By Denny Gulino
THE TREASURY DEPARTMENT (MaceNews) – As probabilities of a rate cut Wednesday kept falling and the Saudis get more optimistic about maintaining oil shipments, the Tuesday news was highlighted by the Federal Reserve’s resurrection of its money market support, now set to be implemented for a second day.
The Fed’s daily report on the fed funds rate confirmed it had risen to the top of its range Monday, 2.25% as liquidity appeared to be impaired in the repo market, near quadrupling the repo rate to as much as 8% to 10%. Market participants said the injection of more than $50 billion, with the Fed’s first purchase of securities aimed at the money market in a decade, seemed to relieve some of the pressure.

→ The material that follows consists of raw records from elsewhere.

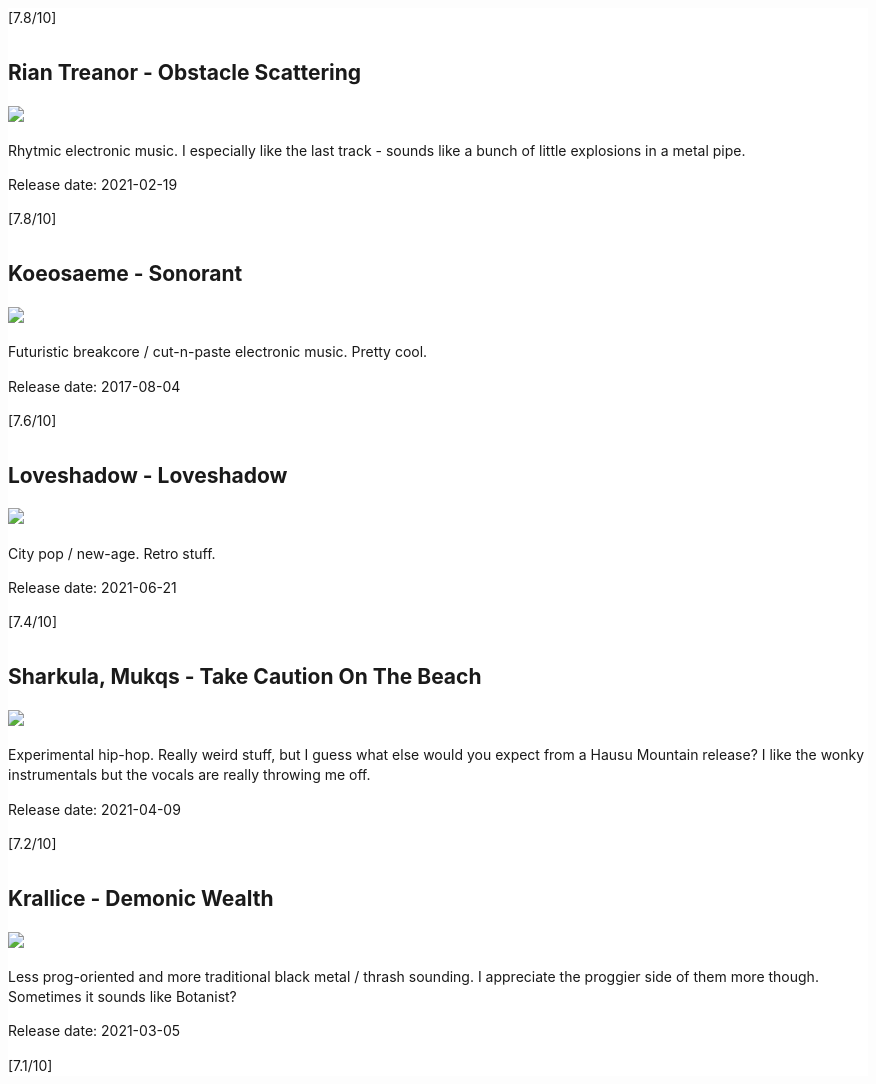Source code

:   [7.8/10]

## Rian Treanor - Obstacle Scattering

  ![](https://f4.bcbits.com/img/a0537601082_16.jpg)

  Rhytmic electronic music. I especially like the last track - sounds like a bunch of little explosions in a metal pipe.

  Release date: 2021-02-19

  [7.8/10]

## Koeosaeme - Sonorant

  ![](https://f4.bcbits.com/img/a0715980851_16.jpg)

  Futuristic breakcore / cut-n-paste electronic music. Pretty cool.

  Release date: 2017-08-04

  [7.6/10]

## Loveshadow - Loveshadow

  ![](https://f4.bcbits.com/img/a1501868893_16.jpg)

  City pop / new-age. Retro stuff.

  Release date: 2021-06-21

  [7.4/10]

## Sharkula, Mukqs - Take Caution On The Beach

  ![](https://f4.bcbits.com/img/a1866850706_16.jpg)

  Experimental hip-hop. Really weird stuff, but I guess what else would you expect from a Hausu Mountain release? I like the wonky instrumentals but the vocals are really throwing me off.

  Release date: 2021-04-09

  [7.2/10]

## Krallice - Demonic Wealth

  ![](https://f4.bcbits.com/img/a3171080892_16.jpg)

  Less prog-oriented and more traditional black metal / thrash sounding. I appreciate the proggier side of them more though. Sometimes it sounds like Botanist?

  Release date: 2021-03-05

  [7.1/10]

The Fed action, more prudent adjustment than any crisis response, may prompt some tweaking of the Fed’s tool set that could be revealed in the FOMC statement Wednesday and Chair Jerome Powell’s remarks and answers at the news conference afterward.

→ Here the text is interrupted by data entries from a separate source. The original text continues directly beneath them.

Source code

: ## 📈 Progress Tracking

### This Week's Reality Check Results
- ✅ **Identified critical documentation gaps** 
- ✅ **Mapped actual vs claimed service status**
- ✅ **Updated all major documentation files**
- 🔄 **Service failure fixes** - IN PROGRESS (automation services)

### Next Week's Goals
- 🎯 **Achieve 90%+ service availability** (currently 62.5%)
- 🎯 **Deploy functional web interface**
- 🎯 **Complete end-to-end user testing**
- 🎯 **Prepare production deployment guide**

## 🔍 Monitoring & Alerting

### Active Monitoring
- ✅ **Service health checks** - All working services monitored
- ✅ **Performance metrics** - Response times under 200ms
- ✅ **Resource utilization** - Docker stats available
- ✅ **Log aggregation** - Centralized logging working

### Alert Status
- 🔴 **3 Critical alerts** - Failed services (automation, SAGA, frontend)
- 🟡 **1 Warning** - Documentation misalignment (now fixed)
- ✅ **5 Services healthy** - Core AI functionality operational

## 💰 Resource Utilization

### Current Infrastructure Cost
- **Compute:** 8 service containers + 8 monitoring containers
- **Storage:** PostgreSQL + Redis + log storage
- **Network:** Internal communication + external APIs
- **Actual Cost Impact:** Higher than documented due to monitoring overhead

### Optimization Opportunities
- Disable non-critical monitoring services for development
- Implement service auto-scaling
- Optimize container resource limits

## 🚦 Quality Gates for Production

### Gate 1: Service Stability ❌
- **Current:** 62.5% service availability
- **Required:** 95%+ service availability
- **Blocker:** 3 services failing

As for now, market participants can only speculate as to the causes, like early quarterly tax payments and the depletion of excess reserves. But some wondered if it was only coincidence that some evidence of counterparty risk premium was accompanying the new risk premium evident in the oil market.
Even with more reassurance coming from Ryadh that September oil shipments will be close to typical and that repairs of the bombed processing equipment can be more than 50% repaired within a relatively short time, oil prices Tuesday remained elevated. Although down nearly 1 percent, West Texas Intermediate was still more than $58 at the end of the day.
Investors who now are keenly aware how concentrated are the Saudi oil assets just a few hundred miles from what is literally enemy territory may be reluctant to see the new risk premium fade any time soon.
President Trump, roaming the West Coast, neglected to blast the Federal Reserve Tuesday, the beginning of the two-day Federal; Open Market Committee meeting, at least by late in the day. He also did not address Iran or the oil disruption, although he did find time to again pillory The New York Times amid his tweets. Yet the “locked and loaded” tweet of the weekend seemed long ago and far away with no evident preparations under way for any military action against Iran and several Trump comments on the record that he would rather not be at war with anyone.
Meanwhile, the CME Fedwatch Tool, based on fed fund futures, showed the perceived probability of a rate cut had fallen Tuesday to nearly 50-50 from the more than 80% probability earlier.
The Treasury 10-year yield remained above 1.8% through the day, safe from inversion with the 3-year and 2-year although backing off slightly. It was noteworthy that the German 10-year had a minutely positive yield.
The fact that the major U.S. stock indices could finish slightly higher for the day was also a marvel for some, so soon after the attack on Saudi territory. There was no new definitive information on who launched the attack although pictures distributed by the Saudis seemed to confirm that Iran had manufactured some of the ordnance, hardly a surprise for the main arms supplier to the Saudi enemy, the Houthis.
Iran Monday had ruled out any meeting between Trump and President Rouhani at the United Nations next week.
Worth mentioning are the two announcements Tuesday at the Treasury Department where this is being written, the report on international capital flows that showed for the second month this year Japan’s holdings of U.S. Treasuries exceeded China’s with the gap widening to $20.5 billion in July from $10.4 billion in June.
The Peterson Institute reported that China’s foreign direct investment in the United States declined 80% from 2017 to 2018, a trend that likely overwhelms any effect from new regulations Treasury proposed Tuesday to screen such investment for national security concerns.
The Treasury screening committee that was recently given enhanced powers by Congress, best known as CFIUS, announced a 30-day comment period on rules that would prohibit some countries’ investors from buying real estate within a mile of a U.S. airport, in certain cases within 100 miles unless they are in congrested urban areas.
Which countries are covered by the new rules that add restrictions on even partial ownership in 27 “critical” U.S. industries will be known by February when implementation begins. Treasury insists it’s not aiming the regulations at any particular country and that the U.S. still welcomes foreign investment.